Barry: Readability is all in what you are used to, and I like Osvaldo find recursive functions highly readable. Scheme does have specialized syntax for looping; as a matter of implementation, it is immediately rewritten to use tail calls.

Tail-calling optimization may indeed have been a common assembler trick (though nobody told me about it in the late 70s when I was writing a lot of assembler code), but Scheme is as far as anyone knows the first language to require proper tail calls. This distinction is fundamental to the point of this post, which is why its use of "TCO" is regrettable.

Gilad Bracha said...

@John: I very much agree with all your comments. I should have been more careful to distinguish tail recursion, tail calls, optimization etc.

@Barry: Guy's point is valid, and deep, independently of any specific example. If one is to rely exclusively on procedural abstraction (as in solipsistic OO, as Wm. Cook presents it) then we should make procedural abstraction competitive with other abstractions. In particular, abstractions that allow you to express computations unbounded in time yet bounded in space, such as loops.

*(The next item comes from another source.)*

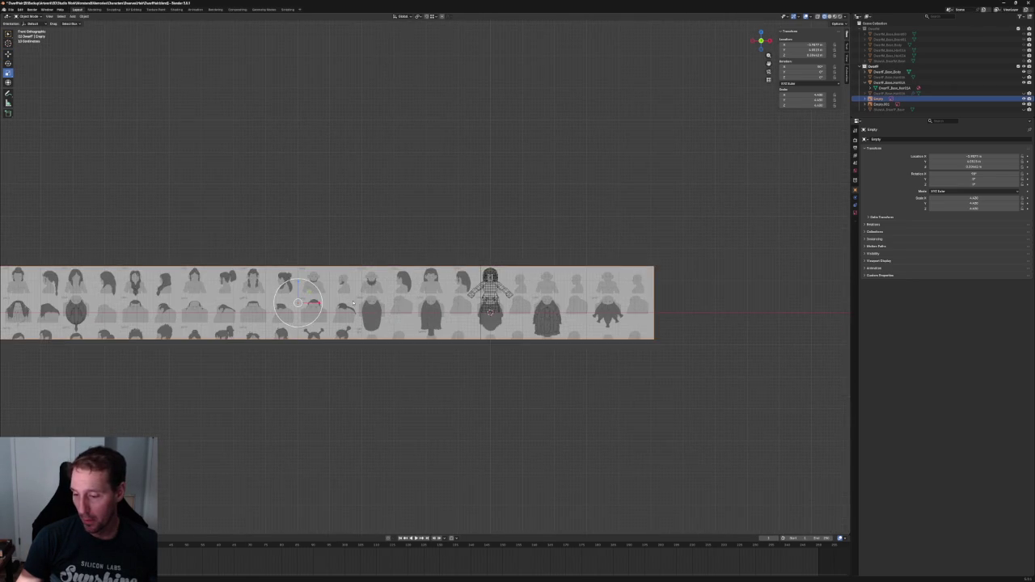
scroll(108, 346, "up", 4)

Proper tail calls are needed for that, unless one decides to cheat (as we often do), say by presenting control structures as magically defined procedures (look into how while loops are defined in any Smalltalk system). One can cheat for a very long time though.

krab said...

You're absolutely right; eliminating the call stack makes debugging unreasonably hard. I recently spend a lot of time chasing down a bug in Erjang [Erlang on the JVM] in which all I had available was a call to erlang:error "throw exception" on the "top" of the stack. No indication of who called that error function, and thus where the error even occurred.

I know that in Erlang, you generally use tracing to handle such cases; so once you see the problem, you will enable tracing and that lets you go back and see calls/returns. I don't have Tracing in Erjang [yet], so it took a while to guess where to go look for the problem.

Dave Conrad said...

In a system that discards all but one of a given activation (or avoids allocating a new activation when it found it already had one around that it could reuse), I wonder if it would be useful to add a counter to the activation of the number of duplicates that had been discarded, or not created?

That way, at least a stack trace would give an idea of what was missing.

If foo() calls bar(), which tail-recursively calls itself 6 times, and then calls baz(), which throws, the stack trace with TCO but no counters would look like:

exception NumberFormatException
at baz
at bar
at foo

With counters, it could produce:

exception NumberFormatException
at baz
at bar * 7
at foo

Cold comfort for the programmer who wanted to go back and examine the stack frame of the third call to bar() in the debugger, but an improvement, nonetheless.